# A diagram for understanding action/coaction compatibility in a Yetter-Drinfeld module

For a Hopf algebra $H$ with antipode $S$, let $M$ be a left $H$-module with the action $h \otimes m \mapsto \rho(h,m)$, and also a left $H$-comodule with coaction $\delta \colon m \mapsto m^{(-1)} \otimes m^{(0)}$. For $M$ to be a Yetter-Drinfeld module, it must satisfy the compatibility condition $$\delta(\rho(h,m)) = h_{(1)}m^{(-1)} S(h_{(3)}) \otimes \rho(h_{(2)},m^{(0)})\,.$$ Is there a natural commutative diagram to draw that illustrates this compatibility condition? I've included my attempt below in a CW answer. Also, is there any more reason behind this condition besides "it's the condition we need to be true to get the nice braiding to work out in the Yetter-Drinfeld category?".

## migrated from math.stackexchange.comJan 29 '18 at 17:16

This question came from our site for people studying math at any level and professionals in related fields.

• As for the last question: The category of Yetter-Drinfeld modules of $H$ is equivalent to the category of modules over the Drinfeld double $D(H)$. But I guess this merely shifts your question to why the Drinfeld double is defined the way it is. – Mathematician 42 Feb 3 '18 at 6:06

$$\require{AMScd} \begin{CD} H \otimes M @>{\rho}>> M @>{\delta}>> H \otimes M \\ @V{\Delta^2 \otimes \delta}VV @. @AA{m^2 \otimes \rho}A \\ H^{\otimes 4} \otimes M @>>{\mathbb{1} \otimes T \otimes \mathbb{1}}> H^{\otimes 4} \otimes M @>>{\mathbb{1}\otimes\mathbb{1}\otimes S \otimes\mathbb{1}\otimes\mathbb{1}}> H^{\otimes 4} \otimes M \end{CD}$$
In this diagram, the Hopf algebra is associative and coassociative so the maps $$\Delta^2 \colon H \to H \otimes H \otimes H \quad\text{and}\quad m^2 \colon H \otimes H \otimes H \to H$$ are well defined.

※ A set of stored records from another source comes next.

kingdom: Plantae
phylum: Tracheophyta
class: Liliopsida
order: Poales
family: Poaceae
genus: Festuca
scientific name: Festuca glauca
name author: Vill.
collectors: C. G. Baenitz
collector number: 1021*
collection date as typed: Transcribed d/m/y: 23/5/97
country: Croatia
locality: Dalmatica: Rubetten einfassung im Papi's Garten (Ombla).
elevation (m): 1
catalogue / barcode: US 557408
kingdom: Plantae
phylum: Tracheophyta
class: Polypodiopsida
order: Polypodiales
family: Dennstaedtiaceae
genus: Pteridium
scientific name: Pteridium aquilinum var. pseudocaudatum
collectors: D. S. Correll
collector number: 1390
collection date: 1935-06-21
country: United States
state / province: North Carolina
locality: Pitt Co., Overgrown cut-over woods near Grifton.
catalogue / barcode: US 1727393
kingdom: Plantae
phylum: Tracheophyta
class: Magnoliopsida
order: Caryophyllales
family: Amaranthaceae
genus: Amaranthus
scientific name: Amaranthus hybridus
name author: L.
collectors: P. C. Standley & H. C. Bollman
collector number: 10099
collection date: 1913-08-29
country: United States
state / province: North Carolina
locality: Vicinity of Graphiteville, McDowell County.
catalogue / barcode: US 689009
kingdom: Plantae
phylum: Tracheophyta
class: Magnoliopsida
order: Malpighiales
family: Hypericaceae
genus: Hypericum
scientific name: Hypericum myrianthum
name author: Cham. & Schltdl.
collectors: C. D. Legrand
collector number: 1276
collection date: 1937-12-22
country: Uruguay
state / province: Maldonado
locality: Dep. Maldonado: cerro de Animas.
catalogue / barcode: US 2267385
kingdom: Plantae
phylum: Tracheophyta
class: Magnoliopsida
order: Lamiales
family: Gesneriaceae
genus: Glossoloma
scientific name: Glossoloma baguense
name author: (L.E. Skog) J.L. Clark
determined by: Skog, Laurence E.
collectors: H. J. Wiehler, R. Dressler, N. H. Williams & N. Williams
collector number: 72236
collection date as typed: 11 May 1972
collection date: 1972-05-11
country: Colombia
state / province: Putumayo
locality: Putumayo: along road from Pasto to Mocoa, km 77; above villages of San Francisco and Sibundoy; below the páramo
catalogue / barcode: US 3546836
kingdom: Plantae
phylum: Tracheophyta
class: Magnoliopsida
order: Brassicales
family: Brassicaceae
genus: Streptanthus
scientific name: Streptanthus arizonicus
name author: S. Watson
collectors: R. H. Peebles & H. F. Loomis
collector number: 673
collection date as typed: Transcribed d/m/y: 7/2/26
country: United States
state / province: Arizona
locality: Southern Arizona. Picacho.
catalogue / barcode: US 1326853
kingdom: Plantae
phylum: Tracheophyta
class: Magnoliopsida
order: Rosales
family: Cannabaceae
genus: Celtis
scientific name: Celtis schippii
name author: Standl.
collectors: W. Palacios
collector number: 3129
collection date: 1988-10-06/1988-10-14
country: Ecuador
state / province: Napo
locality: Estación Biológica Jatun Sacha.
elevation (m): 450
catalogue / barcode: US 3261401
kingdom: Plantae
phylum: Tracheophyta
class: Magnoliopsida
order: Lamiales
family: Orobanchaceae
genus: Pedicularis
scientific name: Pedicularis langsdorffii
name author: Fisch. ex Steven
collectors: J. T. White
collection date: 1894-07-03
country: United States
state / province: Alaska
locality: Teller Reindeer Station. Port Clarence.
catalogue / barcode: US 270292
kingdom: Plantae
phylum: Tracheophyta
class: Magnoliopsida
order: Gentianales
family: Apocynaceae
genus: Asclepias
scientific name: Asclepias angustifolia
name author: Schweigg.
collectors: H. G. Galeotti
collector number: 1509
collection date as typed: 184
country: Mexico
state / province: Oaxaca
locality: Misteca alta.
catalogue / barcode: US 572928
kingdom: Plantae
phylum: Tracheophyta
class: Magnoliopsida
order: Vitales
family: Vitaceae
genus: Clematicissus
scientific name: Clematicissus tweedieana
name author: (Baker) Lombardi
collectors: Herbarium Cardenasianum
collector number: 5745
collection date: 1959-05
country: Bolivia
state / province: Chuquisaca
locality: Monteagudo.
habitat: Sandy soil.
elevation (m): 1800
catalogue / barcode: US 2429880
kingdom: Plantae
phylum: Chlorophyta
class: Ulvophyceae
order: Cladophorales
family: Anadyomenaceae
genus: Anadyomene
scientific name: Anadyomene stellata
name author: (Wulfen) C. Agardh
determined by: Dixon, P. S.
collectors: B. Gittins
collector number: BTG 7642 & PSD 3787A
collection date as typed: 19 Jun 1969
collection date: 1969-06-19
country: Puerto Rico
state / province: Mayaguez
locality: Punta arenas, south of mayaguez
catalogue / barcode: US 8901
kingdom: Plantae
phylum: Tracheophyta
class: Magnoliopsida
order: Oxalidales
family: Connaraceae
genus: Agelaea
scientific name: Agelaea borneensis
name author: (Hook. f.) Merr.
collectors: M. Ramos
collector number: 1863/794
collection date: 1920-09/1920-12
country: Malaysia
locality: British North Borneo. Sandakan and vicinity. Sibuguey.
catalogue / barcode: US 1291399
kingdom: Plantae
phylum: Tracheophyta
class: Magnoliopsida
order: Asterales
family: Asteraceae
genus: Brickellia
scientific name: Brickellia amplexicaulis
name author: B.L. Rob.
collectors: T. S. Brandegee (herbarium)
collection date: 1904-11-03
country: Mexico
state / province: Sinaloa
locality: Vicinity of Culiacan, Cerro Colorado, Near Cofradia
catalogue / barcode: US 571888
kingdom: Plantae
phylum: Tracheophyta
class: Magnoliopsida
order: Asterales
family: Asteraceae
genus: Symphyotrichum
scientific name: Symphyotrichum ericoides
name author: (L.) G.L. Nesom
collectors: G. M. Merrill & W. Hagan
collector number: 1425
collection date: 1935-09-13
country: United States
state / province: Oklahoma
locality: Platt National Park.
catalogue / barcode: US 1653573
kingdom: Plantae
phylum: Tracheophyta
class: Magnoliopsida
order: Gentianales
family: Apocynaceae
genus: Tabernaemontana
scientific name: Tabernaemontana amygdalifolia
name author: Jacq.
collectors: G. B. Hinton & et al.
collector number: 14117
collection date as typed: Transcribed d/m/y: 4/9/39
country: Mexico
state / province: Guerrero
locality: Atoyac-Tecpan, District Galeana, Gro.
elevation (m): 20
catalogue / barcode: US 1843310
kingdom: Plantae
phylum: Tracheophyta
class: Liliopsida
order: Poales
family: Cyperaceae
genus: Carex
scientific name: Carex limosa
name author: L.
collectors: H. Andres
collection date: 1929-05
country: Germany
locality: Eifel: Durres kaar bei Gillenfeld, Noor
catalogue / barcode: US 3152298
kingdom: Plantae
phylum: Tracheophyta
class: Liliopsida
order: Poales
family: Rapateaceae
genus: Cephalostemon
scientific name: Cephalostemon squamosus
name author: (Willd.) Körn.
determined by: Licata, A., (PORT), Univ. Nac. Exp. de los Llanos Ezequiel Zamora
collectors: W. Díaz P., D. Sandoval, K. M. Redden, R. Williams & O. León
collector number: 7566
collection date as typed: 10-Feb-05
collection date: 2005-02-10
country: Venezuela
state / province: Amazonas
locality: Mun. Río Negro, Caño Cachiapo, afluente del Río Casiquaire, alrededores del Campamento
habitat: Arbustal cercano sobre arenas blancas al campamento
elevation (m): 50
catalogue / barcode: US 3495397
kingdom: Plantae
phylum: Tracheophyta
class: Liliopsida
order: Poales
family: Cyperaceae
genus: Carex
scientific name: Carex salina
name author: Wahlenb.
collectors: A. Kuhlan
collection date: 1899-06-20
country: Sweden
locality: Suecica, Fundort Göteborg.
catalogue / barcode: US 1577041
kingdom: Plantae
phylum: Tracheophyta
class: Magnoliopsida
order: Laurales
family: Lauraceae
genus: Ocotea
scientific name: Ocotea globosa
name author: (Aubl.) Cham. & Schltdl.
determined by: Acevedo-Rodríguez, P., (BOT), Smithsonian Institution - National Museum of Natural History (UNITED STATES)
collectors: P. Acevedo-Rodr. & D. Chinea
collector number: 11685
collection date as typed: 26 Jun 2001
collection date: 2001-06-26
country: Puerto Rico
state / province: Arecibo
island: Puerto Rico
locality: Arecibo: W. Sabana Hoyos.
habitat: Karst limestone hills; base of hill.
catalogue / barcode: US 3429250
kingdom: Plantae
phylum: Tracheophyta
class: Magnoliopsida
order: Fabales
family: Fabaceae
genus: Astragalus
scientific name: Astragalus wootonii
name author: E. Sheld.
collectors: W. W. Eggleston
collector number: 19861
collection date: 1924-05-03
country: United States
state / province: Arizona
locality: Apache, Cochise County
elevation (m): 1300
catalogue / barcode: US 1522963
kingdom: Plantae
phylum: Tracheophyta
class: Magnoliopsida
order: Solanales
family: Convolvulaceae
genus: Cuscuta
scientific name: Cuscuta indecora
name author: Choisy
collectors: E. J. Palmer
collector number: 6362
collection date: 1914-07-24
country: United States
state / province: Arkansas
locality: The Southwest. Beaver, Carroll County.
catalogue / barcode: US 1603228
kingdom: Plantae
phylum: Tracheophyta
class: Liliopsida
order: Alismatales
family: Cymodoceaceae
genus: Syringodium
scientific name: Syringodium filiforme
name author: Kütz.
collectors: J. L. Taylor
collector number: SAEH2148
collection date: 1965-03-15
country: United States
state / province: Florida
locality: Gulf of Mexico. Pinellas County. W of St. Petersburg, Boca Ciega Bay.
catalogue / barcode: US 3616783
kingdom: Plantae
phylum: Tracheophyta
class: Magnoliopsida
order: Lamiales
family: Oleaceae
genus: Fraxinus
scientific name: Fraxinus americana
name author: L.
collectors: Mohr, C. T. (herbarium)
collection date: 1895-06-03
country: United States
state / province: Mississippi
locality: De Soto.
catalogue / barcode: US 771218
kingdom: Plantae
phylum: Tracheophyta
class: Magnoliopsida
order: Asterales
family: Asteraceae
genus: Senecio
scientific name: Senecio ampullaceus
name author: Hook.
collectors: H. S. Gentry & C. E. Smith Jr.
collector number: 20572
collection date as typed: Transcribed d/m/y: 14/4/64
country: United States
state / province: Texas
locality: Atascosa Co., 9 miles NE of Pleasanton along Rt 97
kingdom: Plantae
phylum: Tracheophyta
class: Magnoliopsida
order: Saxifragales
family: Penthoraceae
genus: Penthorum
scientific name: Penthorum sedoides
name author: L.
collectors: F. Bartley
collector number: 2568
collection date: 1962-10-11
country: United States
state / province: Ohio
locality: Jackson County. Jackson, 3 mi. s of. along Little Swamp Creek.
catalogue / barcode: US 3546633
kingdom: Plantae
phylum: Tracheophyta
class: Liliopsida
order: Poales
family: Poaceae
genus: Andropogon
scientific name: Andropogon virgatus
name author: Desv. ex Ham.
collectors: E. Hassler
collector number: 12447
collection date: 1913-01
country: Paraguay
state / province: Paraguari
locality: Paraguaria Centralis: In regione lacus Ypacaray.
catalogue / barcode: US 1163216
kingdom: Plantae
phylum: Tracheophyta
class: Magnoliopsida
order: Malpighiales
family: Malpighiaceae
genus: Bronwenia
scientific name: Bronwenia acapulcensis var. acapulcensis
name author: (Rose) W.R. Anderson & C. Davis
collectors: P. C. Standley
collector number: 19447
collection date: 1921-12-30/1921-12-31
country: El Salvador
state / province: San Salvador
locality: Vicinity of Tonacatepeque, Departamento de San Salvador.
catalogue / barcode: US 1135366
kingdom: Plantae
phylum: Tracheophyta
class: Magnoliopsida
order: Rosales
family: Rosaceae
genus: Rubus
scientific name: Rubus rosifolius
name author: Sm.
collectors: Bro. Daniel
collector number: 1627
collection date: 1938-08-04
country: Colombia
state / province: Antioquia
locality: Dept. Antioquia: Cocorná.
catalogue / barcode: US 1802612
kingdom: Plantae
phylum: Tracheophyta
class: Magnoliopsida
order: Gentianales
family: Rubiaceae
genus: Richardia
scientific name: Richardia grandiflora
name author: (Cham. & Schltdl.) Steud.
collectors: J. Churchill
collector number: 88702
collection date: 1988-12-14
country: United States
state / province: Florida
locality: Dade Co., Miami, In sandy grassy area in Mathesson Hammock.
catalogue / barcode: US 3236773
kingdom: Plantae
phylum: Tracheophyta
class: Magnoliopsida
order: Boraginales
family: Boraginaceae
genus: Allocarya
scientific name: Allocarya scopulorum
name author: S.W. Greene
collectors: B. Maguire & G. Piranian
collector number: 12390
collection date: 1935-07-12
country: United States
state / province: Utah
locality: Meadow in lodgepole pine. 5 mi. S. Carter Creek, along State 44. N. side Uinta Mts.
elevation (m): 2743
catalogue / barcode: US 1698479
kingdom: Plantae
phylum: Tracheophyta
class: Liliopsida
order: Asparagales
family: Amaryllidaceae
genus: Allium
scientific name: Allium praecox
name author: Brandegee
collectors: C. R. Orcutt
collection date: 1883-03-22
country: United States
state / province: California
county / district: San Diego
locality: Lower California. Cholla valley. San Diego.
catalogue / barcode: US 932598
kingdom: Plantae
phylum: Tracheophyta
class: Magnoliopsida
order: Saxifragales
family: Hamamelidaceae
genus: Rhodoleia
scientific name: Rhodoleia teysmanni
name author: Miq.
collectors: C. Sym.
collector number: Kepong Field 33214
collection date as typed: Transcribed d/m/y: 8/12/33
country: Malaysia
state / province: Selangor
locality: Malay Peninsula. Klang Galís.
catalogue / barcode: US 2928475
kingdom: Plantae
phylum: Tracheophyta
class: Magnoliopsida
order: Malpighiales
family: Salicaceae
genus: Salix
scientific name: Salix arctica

The symbol $H^{\otimes 4}$ is short for $H \otimes H \otimes H \otimes H$, and $T$ is an "outer twist" map where $T(a \otimes b \otimes c) = c \otimes b \otimes a$ . Or if you prefer, if $\tau$ is the usual twist map $\tau(a \otimes b) = b \otimes a$, then we can write $T$ as $(\mathbb{1}\otimes{\tau})(\tau\otimes\mathbb{1})(\mathbb{1}\otimes{\tau})$, which I think relates this more closely to the braiding we want in the category.
The equivalent way of writing the Yetter-Drinfeld compatibility condition between left action and left coaction described in this post can be easily translated into a commutative diagram. It looks like this $$(\nabla\otimes\rho)(1\otimes\tau\otimes 1)(1\otimes\delta)=(\nabla^\mathrm{op}\otimes 1)(1\otimes\delta)(1\otimes\rho)(\Delta^\mathrm{op}\otimes 1)\,.$$ Similary equations work for $${}_H\mathcal{YD}^H$$ instead of $${}_H^H\mathcal{YD}$$, see for example Kassel, Definition IX.5.1, page 220. These equations tell us how $$\rho$$ and $$\delta$$ "commute". We need precisely this condition to compute the Drinfeld center of $${}_H\mathrm{Mod}$$.